A medida que transcurren los días desde las muertes en la fiesta Time Warp de Costa Salguero, la sensación de déjà vu se profundiza. La película se repite: en las semanas que siguieron a la tragedia de República Cromañón, y aun mientras se deslindaban responsabilidades que iban aclarando las circunstancias y particularidades de lo sucedido en el boliche de Once, la primera medida del Gobierno de la Ciudad fue instaurar un estado de clausura. Apelar a una prohibición cuyo trasfondo era diseminar la culpa en el rock en general, en los shows en vivo en particular. La medida era tan injusta como ineficaz: no en todos los conciertos se encendían fuegos, ni en todos los conciertos se cometían errores graves de producción, ni en todos lados se vulneraban las reglas de seguridad. Pero coaccionados por la opinión pública, aquellos que habían fallado en la prevención se vieron compelidos a sobreactuar sus medidas. A lo largo de la historia, en variados contextos y situaciones, ha quedado claro que prohibir es una medida muy llamativa y acorde con los reclamos nacidos de la indignación, pero de efectos bien discutibles.

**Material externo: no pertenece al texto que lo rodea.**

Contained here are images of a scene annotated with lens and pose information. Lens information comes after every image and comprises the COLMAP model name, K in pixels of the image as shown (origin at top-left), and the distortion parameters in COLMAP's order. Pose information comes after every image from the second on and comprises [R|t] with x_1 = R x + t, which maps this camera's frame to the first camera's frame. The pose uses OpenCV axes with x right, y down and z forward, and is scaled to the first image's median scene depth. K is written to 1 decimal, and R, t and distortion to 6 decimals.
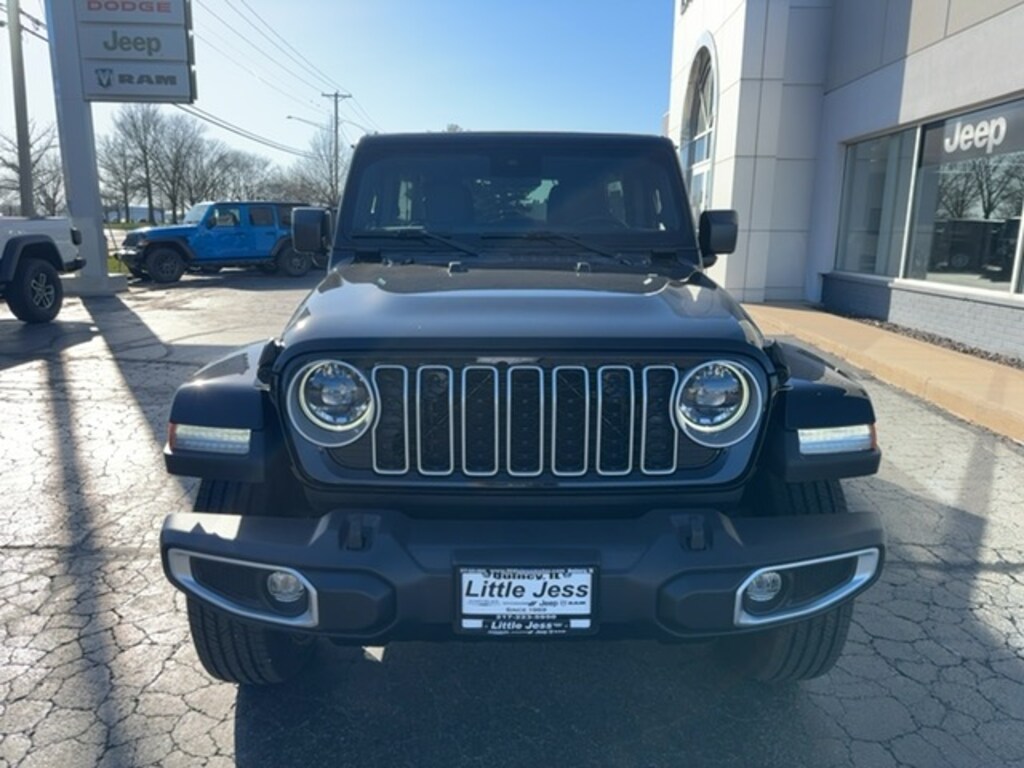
lens RADIAL K [[817.5, 0, 512.0], [0, 817.5, 384.0], [0, 0, 1]] dist [0.001347, -0.010663]
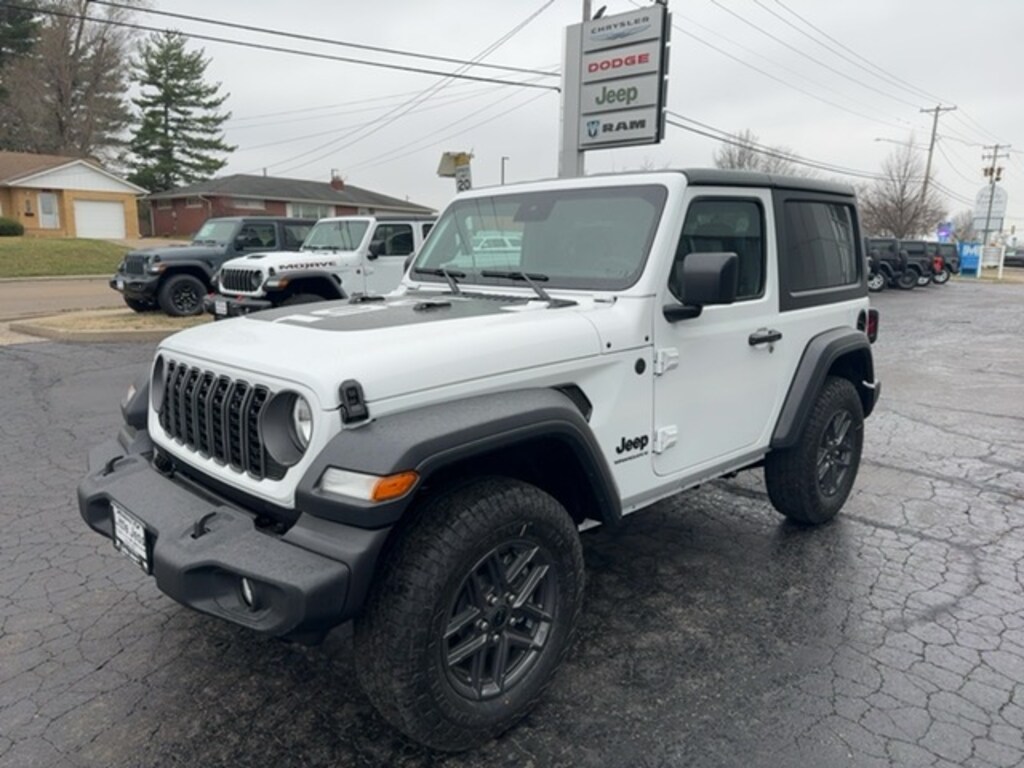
lens RADIAL K [[777.6, 0, 509.4], [0, 777.6, 390.9], [0, 0, 1]] dist [-0.007513, -0.004424]
pose [[0.664841, 0.129652, -0.735647, 0.174992], [-0.138127, 0.989177, 0.049502, -0.025620], [0.734103, 0.068701, 0.675554, 0.112590]]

Lejos de intentar alguna aclaración sobre los sólidos vínculos del lugar donde se realizó la fiesta con el poder político, haciendo caso omiso de los resultados que arroja la investigación sobre lo que sucedió el 15 de abril, el gobierno que encabeza Horacio Rodríguez Larreta prefiere dirigir los cañones hacia otro lado. En la agenda oficial, el discurso gira casi exclusivamente sobre el consumo de drogas, y la herramienta para evitar que vuelva a suceder es prohibir toda fiesta electrónica. Resulta curioso que quienes hace una década tenían tan claras las falencias del sistema de inspecciones hoy intenten justificar lo sucedido con otros vectores. Curioso, pero –claro– no sorprendente. Resulta menos comprometedor montarse al discurso escandalizado sobre las drogas de diseño que explicar una sobreventa de 7 mil entradas, una Prefectura que miró para otro lado y un cuerpo de inspectores que no advirtió las condiciones inhumanas del predio, la escasa ventilación y la falta de agua. Resulta aún más complicado enfrentarse a incómodos interrogantes sobre si esa desidia e inoperancia no será una vista gorda que tiene que ver con los nexos entre Costa Salguero y el macrismo.

Otra vez, como en los primeros meses de 2005, es mucho más fácil echarle la culpa a todas las fiestas, a la música electrónica, a las costumbres de sus cultores, y no a los verdaderos responsables específicos de este desastre. Algo así como muerto el perro, se acabó la rabia. El problema es que en este asunto hay visiones demasiado diferentes sobre cuál es la rabia, y cuál el perro.